A verdade é que, mesmo no quadro das ânsias de retoma de todas as dinâmicas interrompidas pela pandemia, como se não houvesse amanhã, a sociedade portuguesa apresenta-se ainda mais dual, entre os que podem e os que não podem. Só assim se justifica que algumas partes do território com oferta turística premium estejam a abarrotar e os palcos das expressões turísticas mais comedidas estejam a meio gás, com menos gente, o que implica menos aforro para o resto do ano por parte de quem recebe. Sem grande atenção política e mediática, confesso que a modelação do esforço dos serviços básicos para a qualidade de vida entre o quotidiano normal e os picos de procura do verão sempre me mereceram a maior consideração por um enorme esforço de gestão das autarquias locais, dos serviços públicos e concessionados e das populações. Uma vez mais, a imprevisibilidade dos fluxos implica o estar preparado para os diversos cenários, como acontece cada vez mais nas nossas vidas, apesar da persistência de uma elite de previsíveis. Os previsíveis nomeiam quem querem, fazem quase o que querem e dão-se ao luxo de não ter de dar explicações a ninguém sobre as opções políticas, as ações e a inações como se o poder não emanasse do povo. O que era defeito, constituiu-se feitio, é o resultado de um padrão de comportamento. Pode até não preocupar os portugueses focados na sobrevivência, mas deveria fazer tocar as campainhas de alarme de quem preserva a democracia como ela devia ser, com escrutínio e sem prepotências alheadas do interesse comum. No atual quadro, é pedir demais. Sobra mais Almograve, por uns tempos, e o seu sentido de persistência, resiliência e quotidiano além dos holofotes que implodem o presente e nada fazem pelo futuro.
NOTAS FINAIS
CHALANA E O ENCANTAMENTO. Quantas tardes vinha de Abrantes ao Estádio da Luz para os encantamentos de Chalana, esse poço de magia, desconcerto e beleza no jogo jogado do Glorioso e da seleção nacional. Foi pela sua magia que muitos sonhos surgiram, sem a atenção dos nossos tempos, que servem sempre para alguns querer reescrever passados. Chalana foi singular, perdurará na alma daquelas tardes e noites depois de muitos quilómetros feitos na estrada. Para ele bastavam centímetros, poucos metros, para ativar o encantamento. É essa memória que perdurará, única, só alcance dos melhores.

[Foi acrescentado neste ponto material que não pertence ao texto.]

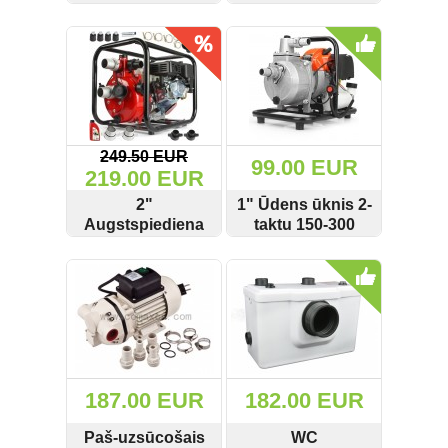
Onex 1100W
darbināms ar
SKATĪT
PIRKT
SKATĪT
PIRKT
30L/min 60m
siksnas piedziņu
Velosipēdu piederumi (7)
Marpol M79922
Vinčas un telferi (83)
Zāģu ķēdes un sliedes (36)
249.50 EUR
99.00 EUR
Apģērbs, Aizsarglīdzekļi (28)
219.00 EUR
2"
1" Ūdens ūknis 2-
Atpūta, hobiji (6)
Augstspiediena
taktu 150-300
benzīna sūknis
l/min DEMON
SKATĪT
PIRKT
SKATĪT
PIRKT
Neo tools (19)
600L/min 7bāri
M799204
Mar-Pol M30005
Palīgmateriālu komplekti (2)
187.00 EUR
182.00 EUR
Ielogoties
Paš-uzsūcošais
WC
Reģistrēties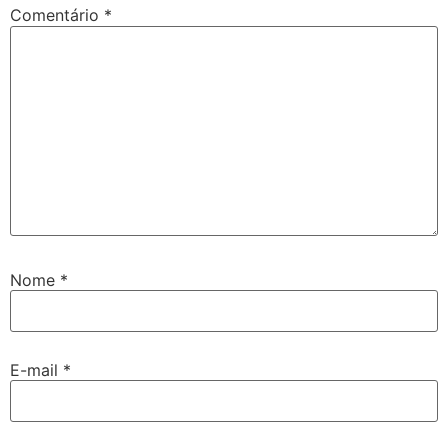
Comentário
*
Nome
*
E-mail
*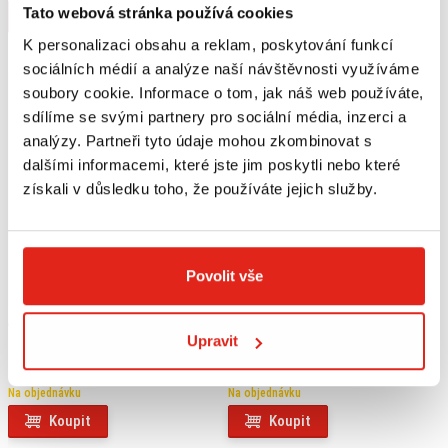
Tato webová stránka používá cookies
Koupit
Koupit
K personalizaci obsahu a reklam, poskytování funkcí
sociálních médií a analýze naší návštěvnosti využíváme
soubory cookie. Informace o tom, jak náš web používáte,
sdílíme se svými partnery pro sociální média, inzerci a
analýzy. Partneři tyto údaje mohou zkombinovat s
dalšími informacemi, které jste jim poskytli nebo které
získali v důsledku toho, že používáte jejich služby.
Povolit vše
9 649 Kč
s DPH
3 139 Kč
s DPH
Upravit
SW MOTECH PRO BLAZE H BOČNÍ
SW MOTECH ŘADÍCÍ PÁKA
TAŠKY KAWASAKI Z1000 SX/NINJA
1000SX
Na objednávku
Na objednávku
Koupit
Koupit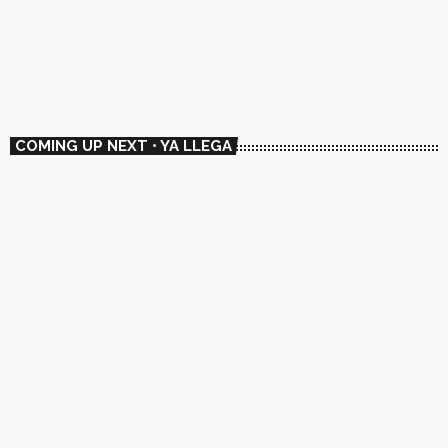
🇪🇸 El Primer Sentido
01:00 - 02:00
🇪🇸 El Primer Sentido
COMING UP NEXT • YA LLEGA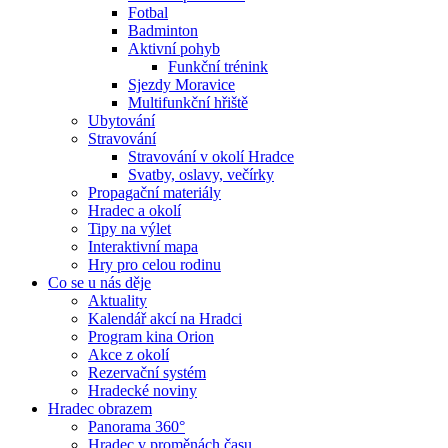
Fotbal
Badminton
Aktivní pohyb
Funkční trénink
Sjezdy Moravice
Multifunkční hřiště
Ubytování
Stravování
Stravování v okolí Hradce
Svatby, oslavy, večírky
Propagační materiály
Hradec a okolí
Tipy na výlet
Interaktivní mapa
Hry pro celou rodinu
Co se u nás děje
Aktuality
Kalendář akcí na Hradci
Program kina Orion
Akce z okolí
Rezervační systém
Hradecké noviny
Hradec obrazem
Panorama 360°
Hradec v proměnách času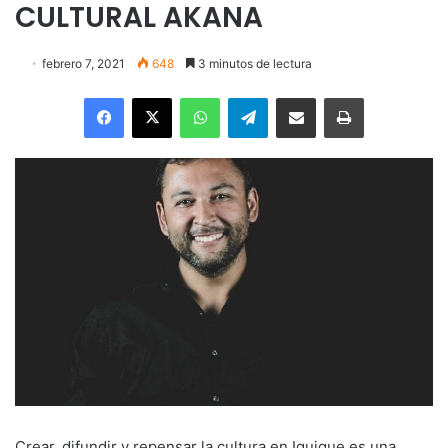
CULTURAL AKANA
febrero 7, 2021
648
3 minutos de lectura
Facebook
X
WhatsApp
Telegram
Enviar vía email
Imprimir
Crear, difundir y repensar la cultura en Iquique es una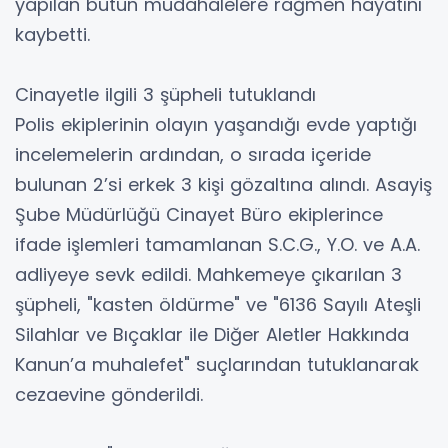
yapılan bütün müdahalelere rağmen hayatını
kaybetti.
Cinayetle ilgili 3 şüpheli tutuklandı
Polis ekiplerinin olayın yaşandığı evde yaptığı
incelemelerin ardından, o sırada içeride
bulunan 2’si erkek 3 kişi gözaltına alındı. Asayiş
Şube Müdürlüğü Cinayet Büro ekiplerince
ifade işlemleri tamamlanan S.C.G., Y.O. ve A.A.
adliyeye sevk edildi. Mahkemeye çıkarılan 3
şüpheli, "kasten öldürme" ve "6136 Sayılı Ateşli
Silahlar ve Bıçaklar ile Diğer Aletler Hakkında
Kanun’a muhalefet" suçlarından tutuklanarak
cezaevine gönderildi.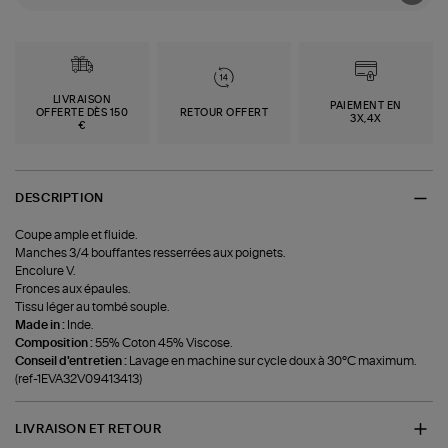
LIVRAISON
PAIEMENT EN
OFFERTE DÈS 150
RETOUR OFFERT
3X,4X
€
DESCRIPTION
Coupe ample et fluide.
Manches 3/4 bouffantes resserrées aux poignets.
Encolure V.
Fronces aux épaules.
Tissu léger au tombé souple.
Made in :
Inde.
Composition :
55% Coton 45% Viscose.
Conseil d'entretien :
Lavage en machine sur cycle doux à 30°C maximum.
(ref-1EVA32V09413413)
LIVRAISON ET RETOUR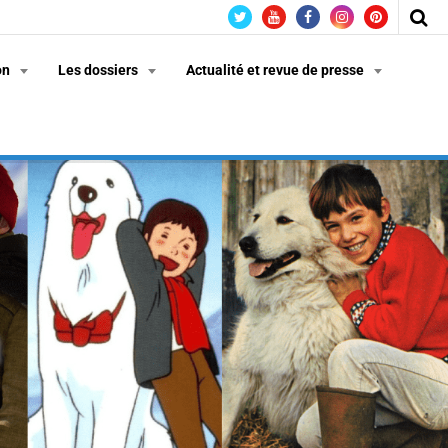
on
Les dossiers
Actualité et revue de presse
n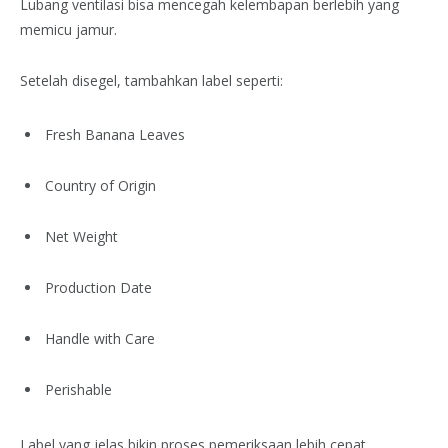
Lubang ventilasi bisa mencegah kelembapan berlebih yang
memicu jamur.
Setelah disegel, tambahkan label seperti:
Fresh Banana Leaves
Country of Origin
Net Weight
Production Date
Handle with Care
Perishable
Label yang jelas bikin proses pemeriksaan lebih cepat.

MARCELO RODOVIÁRIO. Bem podem as poucas campanhas de segurança rodoviária e as forças de segurança manifestarem preocupações com o aumento de número de mortes na estrada decorrentes da sinistralidade, que o Presidente da República, apesar do cinto posto, dá o exemplo à nação de que se pode conduzir a alta velocidade e dar uma entrevista a uma televisão.
ALBARDAR À VONTADE DO DONO. Já não é a primeira vez que se altera legislação em função da dificuldade política concreta. A carreira docente perdeu atratividade, o governo quer facilitar as regras da angariação, modelando das habilitações necessárias para dar aulas, o que ampliará o universo de recrutamento. É um péssimo sinal social.